Kangaroo Island Wilderness Trail – October 2019

Our 60th Piggies Celebrations were over, but being newly retired and with time on our hands, we stayed on in South Australia to continue exploring this historic and scenic region. Kangaroo Island, off the southern tip of the Fleurieu Peninsula, is Australia’s third largest and least developed Island. It boasts a natural beauty and bio-diversity showcasing typical flora and fauna with limited access wilderness trails. Perfect. Good friends Tom and Liz had completed all the necessary arrangements for the four of us to tackle the 66km KI Wilderness Trail together. After final goodbyes to the last remaining Piggies revellers, we set forth from McLaren Vale in our hired car and headed south. Several hours and one car ferry crossing later, we arrived at the western end of the island and encamped in our comfortable self-contained chalet at the Western KI Caravan Park.
Immediately we were immersed in an environment favouring natural wildlife. A cursory examination of the surrounding fields and bush lands revealed koalas sleeping and feeding in the gum trees, families of wallabies roaming the open grasslands and echidna waddling through the scrub, stopping to snuffle and scratch in the dirt for ants. All this while overhead a panoply of birds twittered and squawked as they soared through the treetops. It was exciting and intoxicating, boding very well for the ensuing four-day hike.

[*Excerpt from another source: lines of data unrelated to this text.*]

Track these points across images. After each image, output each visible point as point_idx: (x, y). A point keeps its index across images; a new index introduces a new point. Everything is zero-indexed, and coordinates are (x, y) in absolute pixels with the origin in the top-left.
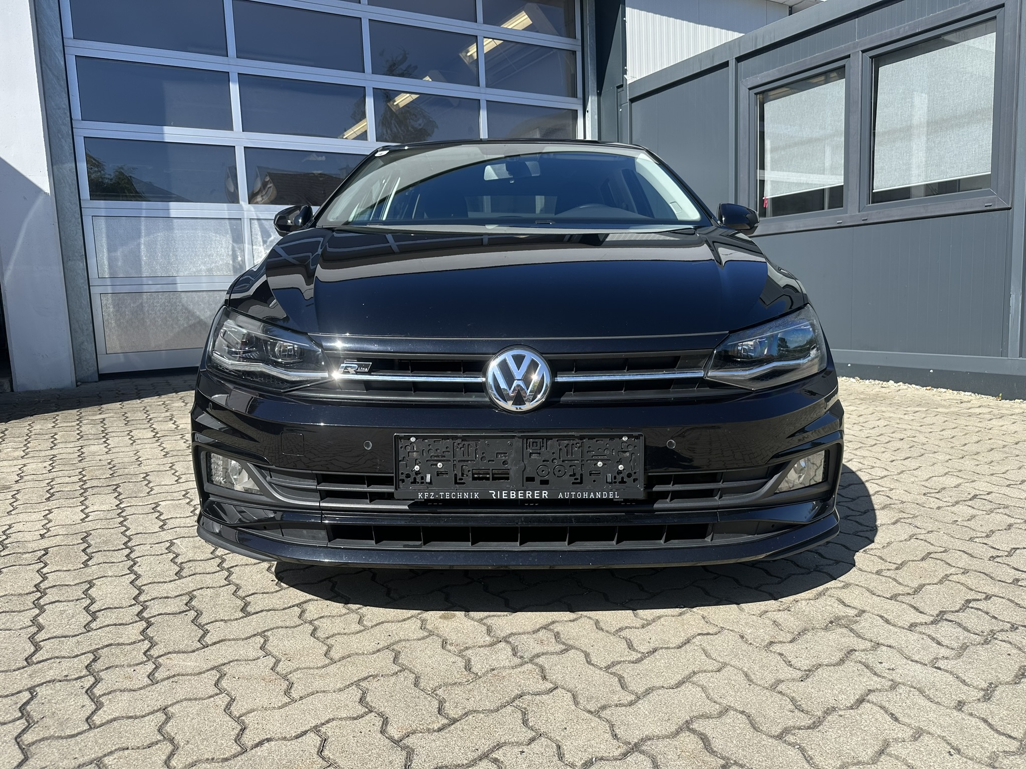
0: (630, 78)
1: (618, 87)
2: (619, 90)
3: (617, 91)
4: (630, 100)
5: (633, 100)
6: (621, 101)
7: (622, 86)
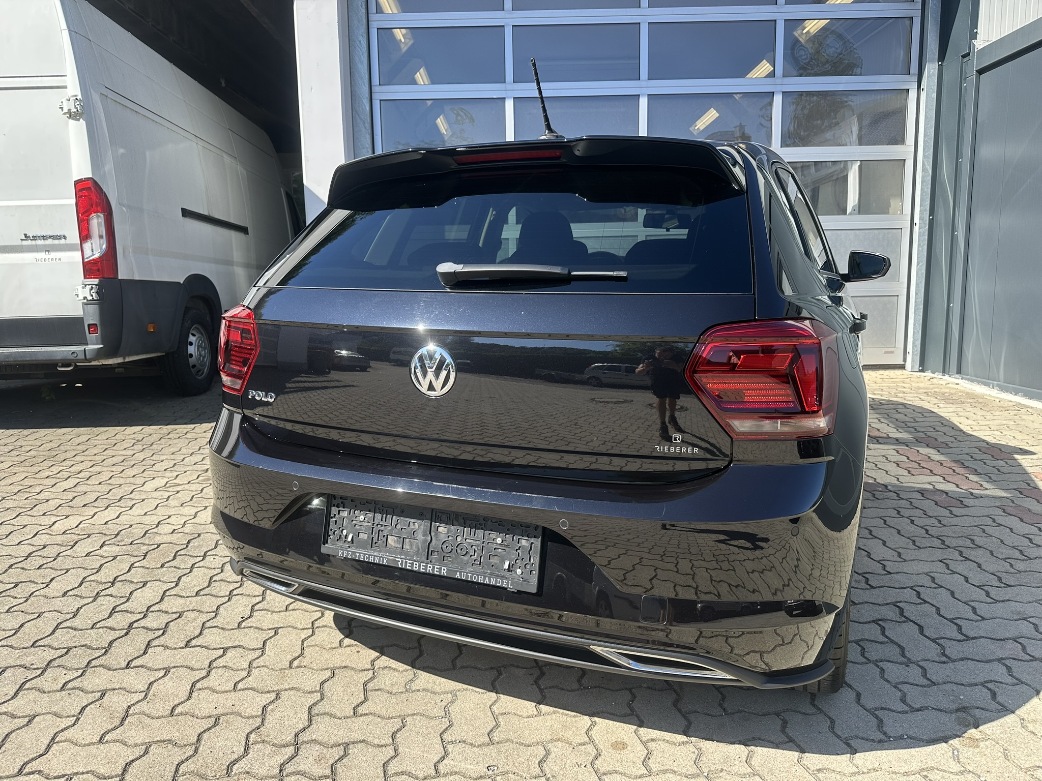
0: (979, 44)
1: (964, 57)
2: (965, 60)
3: (962, 60)
4: (977, 71)
5: (981, 72)
6: (966, 73)
7: (968, 54)
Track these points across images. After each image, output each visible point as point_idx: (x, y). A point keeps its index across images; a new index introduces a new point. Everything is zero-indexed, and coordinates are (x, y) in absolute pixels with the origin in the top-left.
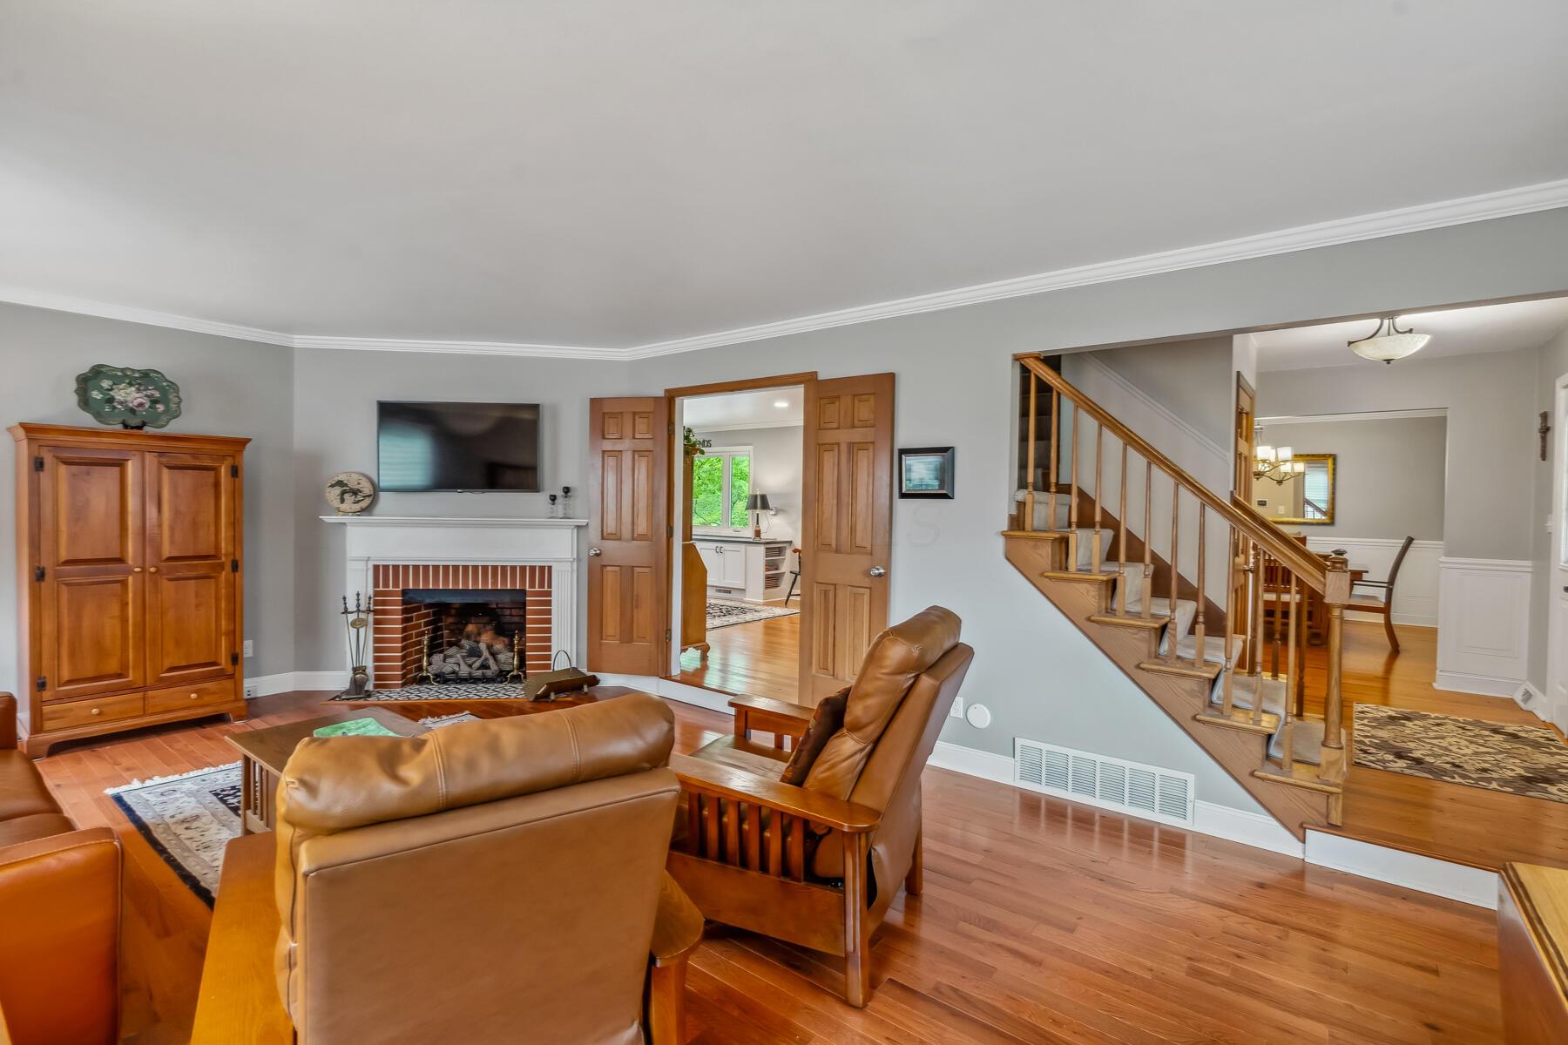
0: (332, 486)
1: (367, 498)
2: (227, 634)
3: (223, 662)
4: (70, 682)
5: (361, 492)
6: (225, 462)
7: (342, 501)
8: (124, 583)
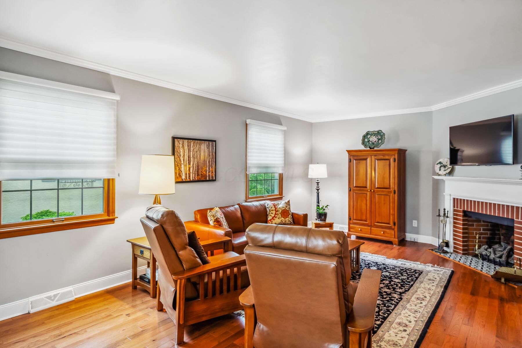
0: (437, 164)
1: (449, 169)
2: (392, 215)
3: (391, 224)
4: (356, 220)
5: (447, 166)
6: (392, 157)
7: (440, 170)
8: (367, 194)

In the West we have the Bibbulmun Track, a way-marked path through the bush and along the coast from Perth to Albany, dotted with campsites along the way. It is freely accessible to anyone who chooses to walk it, either section by section or end-to-end. The KI Wilderness Trail is similar, except that it has restricted access (and it’s much shorter). Divided into five sections and covering 66km of bush, grasslands and coast, it winds its way around the wild and rugged southern end of Kangaroo Island.
We completed the route in four days, walking the last sections on one day. Mark, the caravan park owner and manager, also runs a personal transport business and ferried us, along with six other hikers, to and from the start and finish of each section daily. In short, the organisation and management of the national park is excellent and the walk itself was sensational. In the course of our hike we encountered varied terrain from low grasslands, open farmlands, eucalyptus bushland, rolling hills and valleys, white sand beaches and rocky coastal cliffs.
Some of the coastal scenery reminded us of our recent walks on the English South West Coastal Path, with rugged cliffs and steep ascents and descents. The wildlife along the way was plentiful and included a myriad of birdlife, snakes and bob tails, kangaroos (it isn’t called Kangaroo Island for nothing) and wallabies, echina, evidence of wild pigs, insects and bugs and, most endearingly, Australian and fur seals frolicking and basking on the rocks in almost every bay. A notable natural phenomenon is The Remarkbles, an aptly named collection of large hard limestone rocks perched high on a clifftop and visible for miles along the coast. Stunning.
The weather during our stay on KI was very kind to us and apart from being surprisingly cold at night and in the mornings, we didn’t experience any rain to hamper our walk. We were also fortunate to have Tom and Liz as our travel companions, a very easy going and fun-loving couple. 
Among Tom’s many talents and skills are bird-watching and gastronomy. A keen amateur twitcher, every bird we saw and many we didn’t were accurately identified with the assistance of Tom’ binoculars and a “Birds of Australia” tome, and every meal in our basic little cabin became a gourmet feast under Tom’s expertise. Liz’s contribution to our evenings in the cabin, recovering from the rigours of the day’s walk, was an induction into the wonderful world of cards. Non-card players as we are (despite the efforts of our friends Jackie and David aboard last year’s relocation cruise and, more recently, Chris and Amy in Spello), Liz had us gamely competing for honours in both “Up and Down the River” and “Canasta”.
Returning to Adelaide from KI, with a whistle stop at d’Arenberg Wineries iconic Cube at McLaren Vale, we had a final evening and then breakfast together at the Central Markets. Then it was farewell to the last of our Piggies celebrants and we were off on our own towards the Clare Valley and the next Clapmack Retirement Dream adventure.